6. He supported the legalization of abortion in Uruguay (his predecessor had vetoed the bill). The law is very limited, compared to laws in the US and Europe. It allows abortions within the first 12 weeks of the pregnancy and requires women to meet with a panel of doctors and social workers on the risks and possible effects of an abortion. But this law is the most liberal abortion law in socially conservative, Catholic Latin America and is clearly a step in the right direction for women’s reproductive rights.
7. He’s an environmentalist trying to limit needless consumption. At the Rio+20 Summit in 2012, he criticized the model of development pushed by affluent societies. “We can almost recycle everything now. If we lived within our means--by being prudent--the 7 billion people in the world could have everything they needed. Global politics should be moving in that direction,” he said.
8. He has offered to take detainees cleared for release from Guantanamo. Mujica has called the detention center at Guantanamo Bay a “disgrace” and insisted that Uruguay take responsibility to help close the facility. The proposal is unpopular in Uruguay, but Mujica, who was a political prisoner for 14 years, said he is “doing this for humanity.”
9. He is opposed to war and militarism. “The world spends $2 billion a minute on military spending,” he exclaimed in horror to the students at American University. “I used to think there were just, noble wars, but I don’t think that anymore,” said the former armed guerrilla. “Now I think the only solution is negotiations. The worst negotiation is better than the best war, and the only way to insure peace is to cultivate tolerance.”

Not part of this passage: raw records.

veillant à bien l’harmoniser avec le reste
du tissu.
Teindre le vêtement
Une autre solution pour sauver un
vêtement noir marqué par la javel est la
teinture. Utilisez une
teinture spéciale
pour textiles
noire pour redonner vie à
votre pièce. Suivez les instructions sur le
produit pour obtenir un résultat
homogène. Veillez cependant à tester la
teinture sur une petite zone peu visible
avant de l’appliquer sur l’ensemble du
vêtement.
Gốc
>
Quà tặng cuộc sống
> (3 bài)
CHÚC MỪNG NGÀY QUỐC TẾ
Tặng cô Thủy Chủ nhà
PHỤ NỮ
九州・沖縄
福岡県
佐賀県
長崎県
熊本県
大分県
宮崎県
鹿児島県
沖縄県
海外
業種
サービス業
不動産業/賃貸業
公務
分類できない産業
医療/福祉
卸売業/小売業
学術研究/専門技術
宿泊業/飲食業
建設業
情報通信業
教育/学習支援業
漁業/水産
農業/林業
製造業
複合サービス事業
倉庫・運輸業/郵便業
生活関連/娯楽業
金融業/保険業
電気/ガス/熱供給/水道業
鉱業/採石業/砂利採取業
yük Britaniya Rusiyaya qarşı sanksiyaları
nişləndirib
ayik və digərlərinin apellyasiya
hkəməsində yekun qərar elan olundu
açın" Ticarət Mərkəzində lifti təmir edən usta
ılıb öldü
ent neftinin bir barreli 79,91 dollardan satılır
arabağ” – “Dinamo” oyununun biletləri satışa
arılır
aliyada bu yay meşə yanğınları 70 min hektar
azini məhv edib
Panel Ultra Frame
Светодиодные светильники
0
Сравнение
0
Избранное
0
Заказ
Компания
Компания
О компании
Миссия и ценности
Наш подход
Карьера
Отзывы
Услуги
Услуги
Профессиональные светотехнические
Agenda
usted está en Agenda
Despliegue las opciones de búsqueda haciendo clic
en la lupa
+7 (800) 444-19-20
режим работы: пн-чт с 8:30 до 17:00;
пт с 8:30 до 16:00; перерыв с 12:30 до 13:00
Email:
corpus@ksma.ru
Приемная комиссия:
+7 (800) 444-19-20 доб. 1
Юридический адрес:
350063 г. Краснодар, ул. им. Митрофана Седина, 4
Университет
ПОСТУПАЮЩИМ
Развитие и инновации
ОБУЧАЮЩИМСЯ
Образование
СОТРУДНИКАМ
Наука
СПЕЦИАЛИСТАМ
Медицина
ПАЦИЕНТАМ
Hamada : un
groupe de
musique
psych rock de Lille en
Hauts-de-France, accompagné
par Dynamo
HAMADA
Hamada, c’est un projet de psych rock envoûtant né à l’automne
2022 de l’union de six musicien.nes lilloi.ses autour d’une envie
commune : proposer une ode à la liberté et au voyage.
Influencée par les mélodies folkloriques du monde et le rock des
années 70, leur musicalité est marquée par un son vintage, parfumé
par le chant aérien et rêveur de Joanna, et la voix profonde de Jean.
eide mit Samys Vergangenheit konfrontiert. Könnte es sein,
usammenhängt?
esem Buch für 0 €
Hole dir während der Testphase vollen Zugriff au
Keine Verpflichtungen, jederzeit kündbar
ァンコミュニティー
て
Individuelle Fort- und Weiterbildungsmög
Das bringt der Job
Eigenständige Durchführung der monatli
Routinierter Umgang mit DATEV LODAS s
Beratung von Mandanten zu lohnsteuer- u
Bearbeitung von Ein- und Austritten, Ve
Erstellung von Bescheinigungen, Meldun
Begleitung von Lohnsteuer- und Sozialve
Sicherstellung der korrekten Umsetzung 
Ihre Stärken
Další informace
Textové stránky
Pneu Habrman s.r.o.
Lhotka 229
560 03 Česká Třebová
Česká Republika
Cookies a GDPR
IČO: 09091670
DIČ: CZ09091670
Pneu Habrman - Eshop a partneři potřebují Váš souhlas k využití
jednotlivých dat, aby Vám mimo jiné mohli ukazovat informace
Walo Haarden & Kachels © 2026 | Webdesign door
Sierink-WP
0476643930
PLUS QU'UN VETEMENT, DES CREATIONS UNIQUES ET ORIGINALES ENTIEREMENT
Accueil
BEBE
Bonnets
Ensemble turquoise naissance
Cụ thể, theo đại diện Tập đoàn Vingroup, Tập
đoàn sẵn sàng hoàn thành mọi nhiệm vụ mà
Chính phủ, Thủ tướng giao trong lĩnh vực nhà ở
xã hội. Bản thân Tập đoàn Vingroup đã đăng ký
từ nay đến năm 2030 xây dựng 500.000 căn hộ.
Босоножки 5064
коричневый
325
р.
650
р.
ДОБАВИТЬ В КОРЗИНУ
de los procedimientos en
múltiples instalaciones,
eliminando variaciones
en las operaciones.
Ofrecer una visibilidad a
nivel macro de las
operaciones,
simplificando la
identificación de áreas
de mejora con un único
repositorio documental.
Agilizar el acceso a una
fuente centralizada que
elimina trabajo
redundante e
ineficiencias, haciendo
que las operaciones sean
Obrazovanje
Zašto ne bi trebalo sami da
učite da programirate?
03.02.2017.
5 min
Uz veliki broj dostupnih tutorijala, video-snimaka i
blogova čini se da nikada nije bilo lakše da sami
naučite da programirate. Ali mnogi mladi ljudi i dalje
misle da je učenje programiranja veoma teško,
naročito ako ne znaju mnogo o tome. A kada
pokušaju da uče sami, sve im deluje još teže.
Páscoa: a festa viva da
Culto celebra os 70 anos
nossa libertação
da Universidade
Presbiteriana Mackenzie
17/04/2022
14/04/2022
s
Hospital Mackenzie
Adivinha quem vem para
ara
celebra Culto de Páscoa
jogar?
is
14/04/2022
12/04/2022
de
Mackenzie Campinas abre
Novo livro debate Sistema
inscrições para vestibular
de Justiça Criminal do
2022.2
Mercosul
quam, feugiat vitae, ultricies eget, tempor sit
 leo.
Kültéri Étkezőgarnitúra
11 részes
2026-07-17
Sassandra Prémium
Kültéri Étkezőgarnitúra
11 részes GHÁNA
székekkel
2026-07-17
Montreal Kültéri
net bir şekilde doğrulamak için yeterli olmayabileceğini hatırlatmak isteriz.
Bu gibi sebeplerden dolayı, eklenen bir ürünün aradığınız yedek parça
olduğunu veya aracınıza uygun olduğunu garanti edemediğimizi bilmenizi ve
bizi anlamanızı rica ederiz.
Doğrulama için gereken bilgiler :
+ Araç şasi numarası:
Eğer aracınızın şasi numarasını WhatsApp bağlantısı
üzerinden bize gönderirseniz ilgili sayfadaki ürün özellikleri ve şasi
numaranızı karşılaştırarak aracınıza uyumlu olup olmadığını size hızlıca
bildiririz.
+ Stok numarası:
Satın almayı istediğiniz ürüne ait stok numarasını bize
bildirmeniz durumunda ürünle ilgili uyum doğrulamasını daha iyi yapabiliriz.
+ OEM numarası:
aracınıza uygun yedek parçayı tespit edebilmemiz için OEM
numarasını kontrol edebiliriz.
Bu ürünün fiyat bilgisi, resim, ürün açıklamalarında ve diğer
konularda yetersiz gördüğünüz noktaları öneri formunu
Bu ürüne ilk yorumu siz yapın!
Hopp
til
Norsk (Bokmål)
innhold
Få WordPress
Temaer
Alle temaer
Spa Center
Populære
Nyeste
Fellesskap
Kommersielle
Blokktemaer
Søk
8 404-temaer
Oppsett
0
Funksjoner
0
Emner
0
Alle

10. He has an adorable three-legged dog, Manuela! Manuela lost a foot when Mujica accidentally ran over it with a tractor. Since then, Mujica and Manuela have been almost inseparable. Mujica’s influence goes far beyond that of the leader of a tiny country of only 3 million people. In a world hungry for alternatives, the innovations that he and his colleagues are championing have put Uruguay on the map as one of the world’s most exciting experiments in creative, progressive governance.